Shay is one of those few strong female protagonists you rarely see in novels, especially teen fiction. How important is it to you to have female characters like her?

It’s as important and as obvious to me as breathing. Strong girls and women are all around us in the real world, so why shouldn’t they be as prevalent in fiction? John’s books have always featured strong women – both as heroes and villains – and he is grateful for the strong women in his own life, from his mother, who worked in a radio factory to feed him while his father fought in World War II, to the demanding editor we both once worked for at the St. Paul Pioneer Press, to our accomplished book agent in New York City.

Shay’s a girl who’s been hardened a bit by some tough knocks in her childhood, but who still has hope. She also has a very handy skill in mountain climbing, something she learned from living with a couple of doper foster parents back in Oregon. That skill propels a lot of the action in our story – from coming down off a 12-story building in Los Angeles after hanging a political sign for Twist, to lighting up the 45-foot-tall HOLLYWOOD sign in a publicity battle against the enemy corporation in our story.

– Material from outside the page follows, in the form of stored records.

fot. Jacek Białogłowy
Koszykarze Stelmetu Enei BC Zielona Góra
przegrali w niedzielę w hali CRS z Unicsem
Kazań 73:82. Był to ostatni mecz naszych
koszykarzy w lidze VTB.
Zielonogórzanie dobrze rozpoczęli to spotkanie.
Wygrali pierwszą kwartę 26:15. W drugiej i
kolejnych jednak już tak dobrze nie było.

Animal and human rights are a major theme of Outrage and the series. Are these issues important to you personally?

Yes, very much so. I was definitely drawn to journalism out of a concern for social and political justice – a very typical reason people of my generation went into journalism, inspired by the many civil rights struggles of the 1960s and ’70s. I stopped eating meat 20 years ago after turning on the television and happening upon an undercover video of a cattle stockyard in my hometown; there was a shocking amount of suffering. I don’t preach vegetarianism to friends and family – have me to dinner, I’ll eat what you make, except for the meat and fish – but if someone asks me why I stopped eating animals, I’ll tell them there’s a story behind how meat gets to our tables, and it’s not a happy one. In the same vein, I try to only buy makeup and skin-care products made by companies that pledge to not test their products on animals.

Is co-writing books with your husband difficult in any way?

For John and me, collaborating is mostly smooth sailing. Not sure why, but we think it’s because we were reporters, and reporters have to get used to handling criticism from editors and readers or you become a very miserable person. If I tell John a scene or character of his isn’t working, and maybe even tell him pretty impolitely, he doesn’t get all defensive because he knows that’s just part of us getting to a better story – trying out ideas and sometimes throwing them overboard for something better, or at least different. I think the same mostly holds true for me ….

What can we expect to see in future ­Singular Menace novels?

Oh, we are so excited about Rampage, our next book! A lot of action, a little romance, and a big and bloody conclusion.

What message do you want readers to take away from reading Outrage?

Young people today get zinged 24/7 by “messages.” Reading the Singular Menace series is a chance to get carried away by the adventures that envelop Shay, her teenage friends, and Twist as they try and save their particular corner of the universe.